PARIS — It's breakfast time in Paris, but Jean Lassalle's mobile phone keeps vibrating on his desk at a small campaign headquarters a stone's throw from the Eiffel tower.
"It's a good omen. A lot of mayors are calling me," the 61-year-old centrist lawmaker said.
Lassalle's team is trying to secure the final endorsements he needs to be a candidate in France's spring presidential election, and aides are busy working the phones.
"I've got the Murols mayor on the line, he wants to endorse your bid," campaign communications director Celine Alleaume said as she rushed into Lassalle's office.
Under French law, would-be candidates need to receive the political backing of 500 mayors, or elected officials, to be allowed to run for president.
With just a few days left to capture the required backing, it's now or never for the lesser-known hopefuls.
First introduced in 1962 under Charles De Gaulle when France implemented direct universal suffrage for the presidential election, the law was meant to eliminate fringe bids.
Only 100 endorsements were initially required, but the large numbers of candidates in the 1965, 1969 and 1974 elections led to stricter screening.
The system did not, however, prevent largely unknown rightist Francois Asselineau from securing the necessary endorsements this time around. Meanwhile, far-left candidate Phillipe Poutou, whose NPA party is well established on the French political stage, fears he won't make the cut before Friday's deadline.
Many believe the law is flawed.
"This law is undemocratic. It could prevent the only working class candidate from bidding for president," said Poutou, an employee at a Ford factory who qualified for the 2012 election but has collected only 357 endorsements so far.
Lassalle, who made headlines back in 2006 when he lost 21 kilograms during a hunger strike for preserving jobs in his constituency, claims the system has been perverted over the years.
"Officials are worried they will be disliked by voters because of their endorsement, they fear they will end up looking like traitors," Lassalle said in an interview with The Associated Press on Monday.
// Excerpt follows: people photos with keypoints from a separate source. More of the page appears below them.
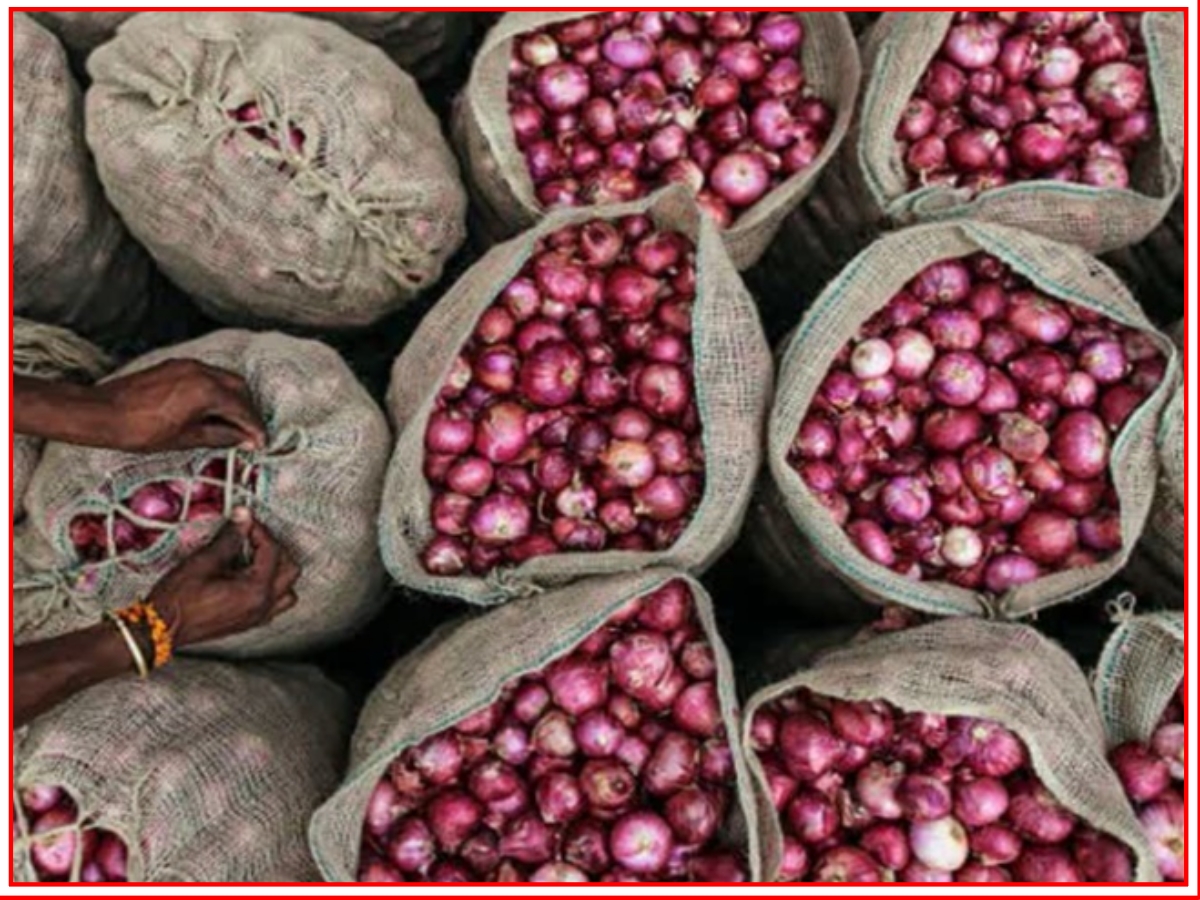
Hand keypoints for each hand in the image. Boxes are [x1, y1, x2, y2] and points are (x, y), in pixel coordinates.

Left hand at [94, 360, 266, 452]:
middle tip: (249, 432)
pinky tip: (210, 408)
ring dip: (233, 398)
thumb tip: (243, 440)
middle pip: (239, 388)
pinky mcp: (175, 366)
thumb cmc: (139, 430)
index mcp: (207, 390)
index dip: (254, 428)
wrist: (101, 412)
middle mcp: (201, 371)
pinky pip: (207, 375)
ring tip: (231, 421)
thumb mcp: (185, 439)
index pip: (242, 409)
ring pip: (224, 379)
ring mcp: (187, 365)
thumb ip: (220, 436)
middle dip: (248, 409)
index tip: (260, 442)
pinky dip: (216, 390)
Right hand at [148, 508, 299, 647]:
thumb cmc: (178, 599)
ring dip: (277, 571)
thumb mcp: (203, 562)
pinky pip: (274, 604)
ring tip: (255, 558)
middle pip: (290, 570)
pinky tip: (249, 578)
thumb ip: (229, 539)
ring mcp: (257, 617)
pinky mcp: (248, 623)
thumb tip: (243, 517)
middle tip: (252, 538)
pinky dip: (270, 588)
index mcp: (256, 590)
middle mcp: (263, 606)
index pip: (272, 551)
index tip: (245, 521)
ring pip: (287, 590)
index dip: (259, 531)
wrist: (159, 629)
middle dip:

As of Tuesday, the Lassalle team had collected 453 endorsements.
It's still a long way to go for Poutou, who admits he might have started the race a bit late.
"But it's been eight or nine months already," he said. "We have been sending comrades on the roads, some of us had to use their paid leave. We have been in contact with about 10,000 elected officials," he said.
For Poutou, the system is rigged because it favours big political machines which can apply strong pressure on local representatives obeying orders for fear of reprisals.
He says the Socialist and Communist parties have issued guidelines for their elected officials across France that prevent them from backing candidates other than Benoit Hamon or Jean-Luc Melenchon.
Hamon won the Socialist primary, while Melenchon is backed by the Communist party. Both are among a group of eight candidates who have secured the 500 endorsements that also includes far-right politician Marine Le Pen, independent centrist Emmanuel Macron and conservative hopeful Francois Fillon.
Another issue for Poutou is the amendment to the law approved last year, which stipulates that all endorsements must be made public, with backers' names published twice a week by the constitutional Council, France's highest court.
"It makes things even harder," Poutou, 49, said, arguing that many mayors he spoke with were reluctant to back his bid because of the small numbers of signatures he managed to gather so far.
"Given the strong pressure on us, they think: 'Why should we take the risk of supporting someone who is not even guaranteed to qualify?" Poutou said.
Charlotte Marchandise, who is campaigning without the support of a big political organization after she won an online primary, has only a few hopes left — despite the 32,685 votes she received on the internet.
Like Poutou, Marchandise supports the introduction of a new system that would allow candidates to run if they gather a large amount of signatures from French citizens.
"A number as high as 500,000 could be a good solution," she said. "The way the system currently works, with the pressure on elected officials, is undemocratic. A mayor told me that after he endorsed my bid, his town dropped in the list of places due to be equipped with the optic fiber. It's like a mafia system."